5 Ways Yoga can Help You Build Better Boundaries

Boundary setting is always an important conversation, but it is even more so as we head into the holiday season. With more time around family, less structure and distance than usual, and maybe even more stress, we may find that we need to hold those boundaries a little firmer.


Here are 5 ways that yoga can help us understand, cultivate, and uphold better boundaries.



1. Respecting your Body's Boundaries

Yoga Asana (poses) are a good opportunity to learn how to respect our own boundaries. Our bodies are constantly communicating with us, but unfortunately, it's not always easy to listen to those messages. We may try to contort ourselves into positions that aren't right for us, which can lead to pain, injuries, and frustration. Over time, we can learn how to respect when our bodies say "No", without pushing or shaming ourselves into caving in.
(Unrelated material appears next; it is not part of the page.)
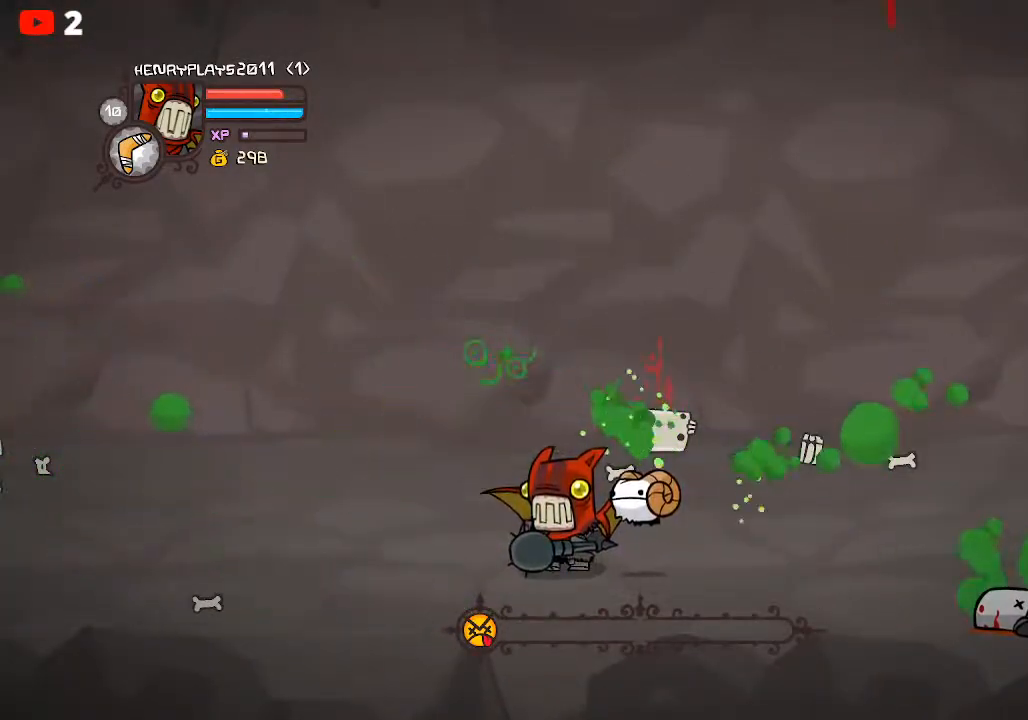
{"buttons": [], "left_stick": "center", "events": []}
Translating this to a real-world scenario, we can start to get clearer on when others are crossing our boundaries by recognising that feeling of resistance when something isn't quite right. Equally as important, we can become more confident in respecting other people's boundaries.


2. Tolerating Discomfort

Yoga practice sometimes asks us to get a little bit uncomfortable, both in asana and meditation. There is a fine line that we walk here, where we learn the difference between a safe challenge and going too far. Having boundaries with ourselves is an important foundation for us to then be able to explore discomfort.

Practicing discomfort in controlled conditions (like in yoga) equips us to deal with it better in the wild, and boundary work can definitely get uncomfortable!


3. Mindful Awareness

Boundary setting can be really emotionally charged. Yelling at someone when they've upset you isn't setting a boundary, nor is it generally very productive (though I'll admit there may be circumstances that it is the right choice). But in general, boundaries are most effective when they are calmly and clearly communicated ahead of time. Mindfulness can help us take a step back from a situation so that we can see it clearly before we make a decision. Cultivating the skill of mindfulness through yoga can build that muscle so it's easier to draw on in those tense situations.


4. Svadhyaya: Self-Study

The fourth Niyama in Patanjali's Yoga Sutras is Svadhyaya, which can be translated into self-study. While it is often used to mean the study of scriptures, it can also be used in reference to self-reflection. Developing a deeper understanding of ourselves and our needs is the road to knowing what our needs are, and how the right boundaries could help serve those needs. This might mean understanding triggers, sensory needs, energy levels, relationships, and patterns of responding. Engaging in a process of self-reflection and self-study through yoga can bring this understanding to light, and help give clarity to the boundary building process.


5. Self-Compassion

While self-compassion isn't an explicit part of yoga tradition per se, there are a number of studies that show that yoga is associated with self-compassion, and can even increase levels of self-compassion. Self-compassion has a tender side that can comfort and soothe us when boundaries are crossed or when we're put in difficult situations. But self-compassion also has a fierce side that can protect and motivate us, much like a mumma bear can jump into action to stand up for her babies! Self-compassion can give us the resources to courageously, authentically, and compassionately set and uphold important boundaries, and yoga may be a practice that helps us to cultivate these resources.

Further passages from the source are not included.